> _Task item 1_: Copy every line of the saved entries below word for word, leaving the pictures out of your copy.

> _Page excerpt_:

----------------------------------------

Making Your Passion Your Profession


Below are the highlights from a presentation given in Madison, Wisconsin entitled: The Processed Life: Turning your passion into your profession:

“Not much happens without a dream. And for something great to happen, there must be a great dream. Behind every great achievement is a dreamer of great dreams. Much more than a dreamer is required to bring it to reality; but the dream must be there first.” - Robert K. Greenleaf

In order to find your passion and turn it into your profession, begin to think about adopting a four-step process or a four-year process. A word of caution: These are NOT plans. These are processes that require constant examination and frequent review and reflection. If we talk exclusively about plans, we’ll only end up where we don’t want to be: at some unforeseen destination where we hate what we do.

We also have to look at it as a process because we soon learn that things don’t work according to plan.

The Four-Step Process

  • That dream develops a passion.
  • The passion develops a plan.
  • The plan determines the action.
  • The action helps us to dream better.

----------------------------------------

Saved entries
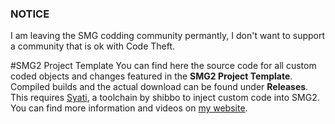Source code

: ### NOTICE
I am leaving the SMG codding community permantly, I don't want to support a community that is ok with Code Theft.



#SMG2 Project Template
You can find here the source code for all custom coded objects and changes featured in the **SMG2 Project Template**. Compiled builds and the actual download can be found under **Releases**. This requires [Syati](https://github.com/shibbo/Syati), a toolchain by shibbo to inject custom code into SMG2.
You can find more information and videos on [my website](https://aurumsmods.com/#project-template).
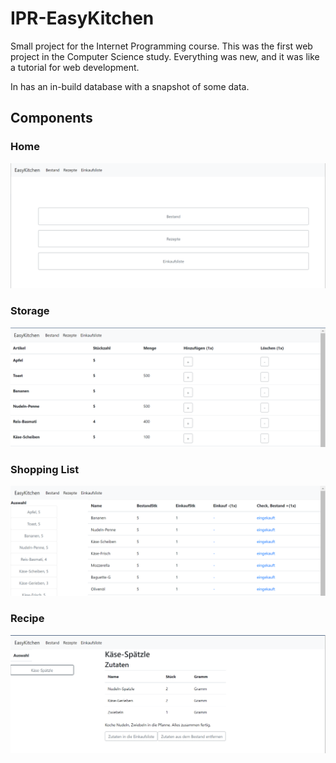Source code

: # IPR-EasyKitchen

Small project for the Internet Programming course. This was the first web project in the Computer Science study.
Everything was new, and it was like a tutorial for web development.

In has an in-build database with a snapshot of some data.

## Components

### Home

![Home](.pic/home.png)

### Storage

![Storage](.pic/bestand.png)

### Shopping List

![Shopping List](.pic/einkaufsliste.png)

### Recipe

![Recipe](.pic/rezept.png)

----------------------------------------

> _Task item 2_: List every step of the four-step process given in the passion-to-profession excerpt.

> _Written answer 1_:
Source code

: ### NOTICE
I am leaving the SMG codding community permantly, I don't want to support a community that is ok with Code Theft.



#SMG2 Project Template
You can find here the source code for all custom coded objects and changes featured in the **SMG2 Project Template**. Compiled builds and the actual download can be found under **Releases**. This requires [Syati](https://github.com/shibbo/Syati), a toolchain by shibbo to inject custom code into SMG2.
You can find more information and videos on [my website](https://aurumsmods.com/#project-template).
Source code

: # IPR-EasyKitchen

Small project for the Internet Programming course. This was the first web project in the Computer Science study.
Everything was new, and it was like a tutorial for web development.

In has an in-build database with a snapshot of some data.

## Components

### Home

![Home](.pic/home.png)

### Storage

![Storage](.pic/bestand.png)

### Shopping List

![Shopping List](.pic/einkaufsliste.png)

### Recipe

![Recipe](.pic/rezept.png)

> _Written answer 2_:
- That dream develops a passion.
- The passion develops a plan.
- The plan determines the action.
- The action helps us to dream better.